What does this grass field lack?

Hello there, the following is a sort of pencil test of a project of mine which is in its modelling phase. I know it’s not that realistic but I’d like the grass field to look real. What is it lacking? The lighting and the backdrop are temporary. If the grass gets better, I’ll start to add some basic buildings to tryout the lighting rig of my project.
Here’s it:
http://i992.photobucket.com/albums/af42/halfPintMike/litTest.png
Thanking you,
Timothy

it is not a secret anymore :slight_smile: the answer is here
http://www.blenderguru.com/the-secret-to-creating-realistic-grass/

Thanks for replying. That’s the tutorial I followed to create this. I’m looking for a set up where the lighting is more or less overcast. Dull. I’ve stared my eyes out and can’t really come to a conclusion. So I was looking for a third-persons views.

I think it needs more colour and plant variation on the grass, it’s more like an even carpet right now.

Maybe that is it. To me the grass at the back somehow looks more real than the one in front. Perhaps it’s because of the brighter patches and thus more variety. But I can’t really do any updates till sunday. I don’t have access to the blend file at the moment. This took a long time to render. I had to render the ground divided into three. Each section at a time and later composited. And each section of the ground had the same particle assigned. You can see the line of division as a bluish line. Is there any way by which I can be rid of it?

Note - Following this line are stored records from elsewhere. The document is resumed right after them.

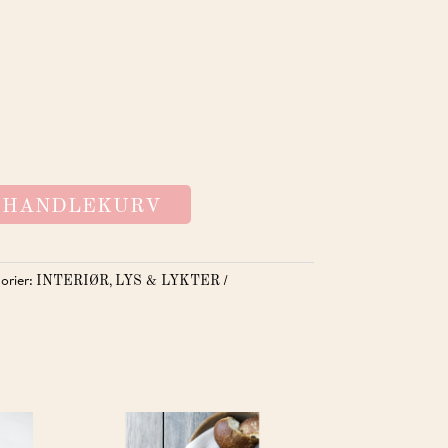
I HANDLEKURV
orier:
,
INTERIØR
LYS & LYKTER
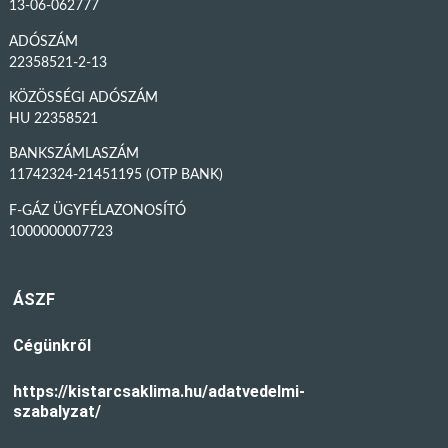
13-06-062777
ADÓSZÁM
22358521-2-13
KÖZÖSSÉGI ADÓSZÁM
HU 22358521
BANKSZÁMLASZÁM
11742324-21451195 (OTP BANK)
F-GÁZ ÜGYFÉLAZONOSÍTÓ
1000000007723
ÁSZF
Cégünkről
https://kistarcsaklima.hu/adatvedelmi-
szabalyzat/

Or do I have to hide it with geometry?

Well, couldnt you just render a little more than you need for each layer, and then fade from one into another?

It’s so that, you need two or three different particle systems ontop of the main one, like in that tutorial, one for little flowers, the other for taller, different type of grass, all with probably a clouds texture to control colour variation etc… Also, why don’t you use “render border”? You can tell it which part of the full image to render, and you can put them together later in any image editor.

TobiasDN, are you saying that I should progressively reduce the length of the hair so that the start of the proceeding layers are hidden behind the preceding?

Pesho, are you talking about the button found at the bottom of the render panel? I didn’t really try that because I thought that no matter how small your border might be the entire particle field is calculated all at once. In which case it won’t help me as I have to add more grass than my computer can handle to get decent results. And how do you get to vary the color of the grass? I very much would like to know that.

You’re probably right about it caching all the particles no matter what part of the image is rendered… But you should still try, it might save you some rendertime regardless. Yes it’s that button, enable it, then to set a border, go to Camera view and press Shift+B. You can use textures to control all sorts of parameters for hair particles. Check this page:

http://en.wikibooks.org/wiki/Blender_3D:_Noob_to_Pro/Furry

It will tell you all you need to know about hair.

Not exactly (that way of doing it could work too though).
I think you could get rid of the problem by compositing a little differently.
Let different layers meet with a seamless fade, instead of just a rough edge.
Render a little more grass in each layer (so you have some room for the fade),
and the composite them together with soft edges.

Are you using z-combine now? I don’t think thats the best way to do it in this particular case. I think you should use blurred alpha’s as masks, and then use a mix node to composite them.

It’s kind of hard to explain. I do hope I made a bit more sense this time :wink:

To make the lighting look overcast, just use one or two big area lights.

it doesn’t have a windmill or a river or a broken wooden fence.

Hello there, Pesho, thanks for the link. I alway had overlooked it purposely. Found some useful stuff in it. Varying the color of the texture.

TobiasDN, I guess it’s a tough thing to explain! Are you saying that I should blur the alpha map and let the diff layers merge at the blur? If it’s not much of a bother could you post a simple illustration? I’ll be much obliged. The thing is, as I still don’t know how to use the render layers properly, I’m rendering each ground section separately with the alpha and composite it later in gimp.

tomrebel2, I was planning to use the deep shadow option found in 2.5. Get some self shadowing. But yours sounds reasonable. Will give it a fair try.

valek27, the final project will have a log cabin. Fine tunning it at the moment.